**DATASET EXCERPTS:**
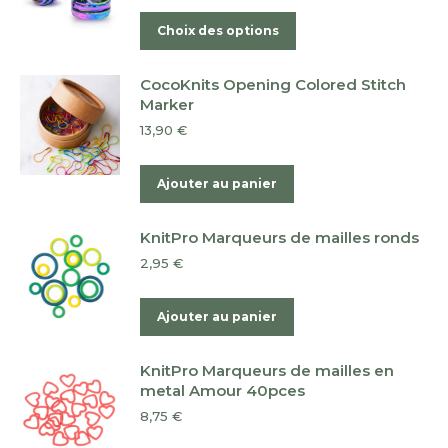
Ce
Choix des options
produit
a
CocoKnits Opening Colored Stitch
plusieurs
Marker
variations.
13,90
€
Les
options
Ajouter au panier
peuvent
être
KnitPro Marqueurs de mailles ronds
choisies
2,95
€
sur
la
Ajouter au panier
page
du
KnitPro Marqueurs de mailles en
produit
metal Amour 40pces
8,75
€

* * *

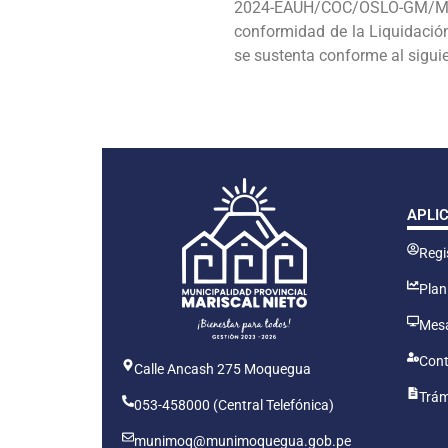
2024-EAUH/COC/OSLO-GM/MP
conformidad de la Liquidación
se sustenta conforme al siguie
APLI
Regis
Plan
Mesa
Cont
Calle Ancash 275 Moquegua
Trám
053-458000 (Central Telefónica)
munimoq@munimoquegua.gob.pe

---

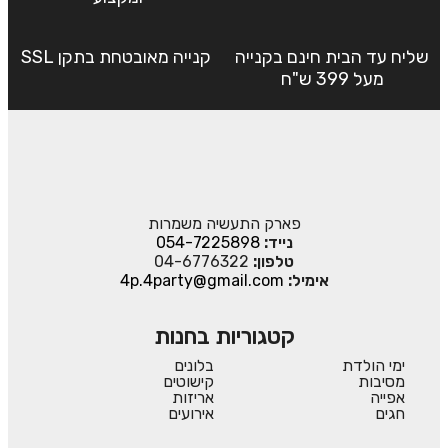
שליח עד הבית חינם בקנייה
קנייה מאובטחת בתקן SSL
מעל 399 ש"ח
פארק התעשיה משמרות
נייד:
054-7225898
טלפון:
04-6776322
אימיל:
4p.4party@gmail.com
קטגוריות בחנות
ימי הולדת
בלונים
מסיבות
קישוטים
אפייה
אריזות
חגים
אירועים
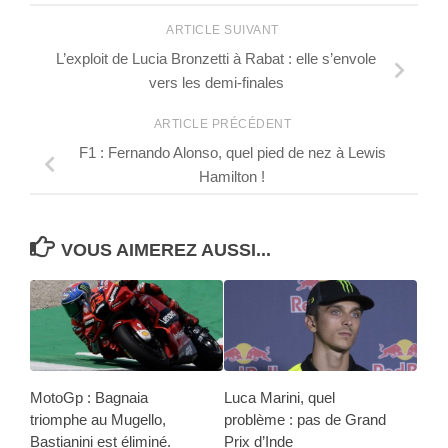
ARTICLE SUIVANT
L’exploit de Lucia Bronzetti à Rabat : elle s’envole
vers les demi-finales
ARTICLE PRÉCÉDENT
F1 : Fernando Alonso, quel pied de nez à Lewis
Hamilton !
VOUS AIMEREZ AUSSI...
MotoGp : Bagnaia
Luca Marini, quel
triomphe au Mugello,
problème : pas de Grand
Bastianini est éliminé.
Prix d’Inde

**TASK DIRECTIONS:** Copy word for word the lines of the material that begin at the line containing "ARTICLE SUIVANT" and end after the line containing "Prix d’Inde".

**TASK RESULT:**
ARTICLE SUIVANT
L’exploit de Lucia Bronzetti à Rabat : elle s’envole
vers les demi-finales
ARTICLE PRÉCÉDENT
F1 : Fernando Alonso, quel pied de nez à Lewis
Hamilton !
VOUS AIMEREZ AUSSI...
MotoGp : Bagnaia
Luca Marini, quel
triomphe au Mugello,
problème : pas de Grand
Bastianini est éliminé.
Prix d’Inde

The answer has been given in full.